Reproduce every line of text in the records below, character for character, and leave the pictures out of your answer.

- **TASK INPUTS**:
□ □ □

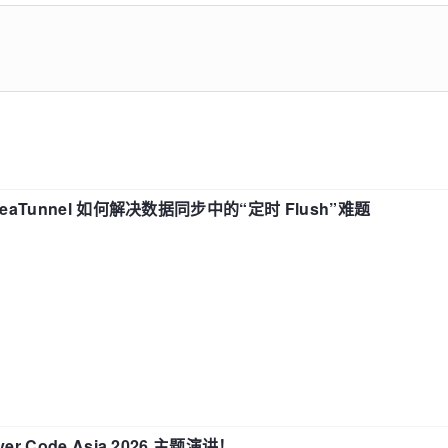
eaTunnel 如何解决数据同步中的“定时 Flush”难题
 Code Asia 2026 主题演讲！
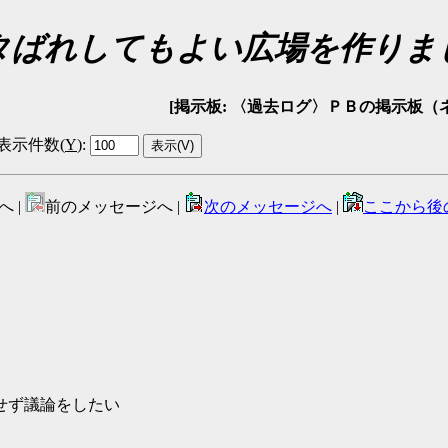
タばれしてもよい広場を作りま
[掲示板: 〈過去ログ〉ＰＢの掲示板（ネタバレ可） 
表示件数(
Y
)
:
へ |
前のメッセージへ |
次のメッセージへ
|
ここから後
せず議論をしたい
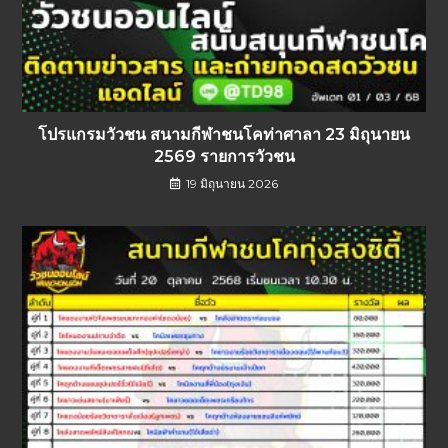
โปรแกรมวัวชน สนามกีฬาชนโคท่าศาลา 23 มิถุนายน
2569 รายการวัวชน
19 มิถุนายน 2026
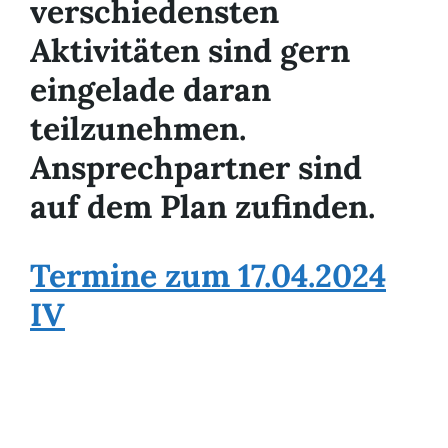
verschiedensten
Aktivitäten sind gern
eingelade daran
teilzunehmen.
Ansprechpartner sind
auf dem Plan zufinden.
Termine zum 17.04.2024
IV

□ □ □

- **FINAL ANSWER**:
eaTunnel 如何解决数据同步中的“定时 Flush”难题
 Code Asia 2026 主题演讲！
タばれしてもよい広場を作りま
[掲示板: 〈過去ログ〉ＰＢの掲示板（ネタバレ可） 
表示件数(
Y
)
:
へ |
前のメッセージへ |
次のメッセージへ
|
ここから後
せず議論をしたい
โปรแกรมวัวชน สนามกีฬาชนโคท่าศาลา 23 มิถุนายน
2569 รายการวัวชน
19 มิถุนายน 2026
verschiedensten
Aktivitäten sind gern
eingelade daran
teilzunehmen.
Ansprechpartner sind
auf dem Plan zufinden.
Termine zum 17.04.2024
IV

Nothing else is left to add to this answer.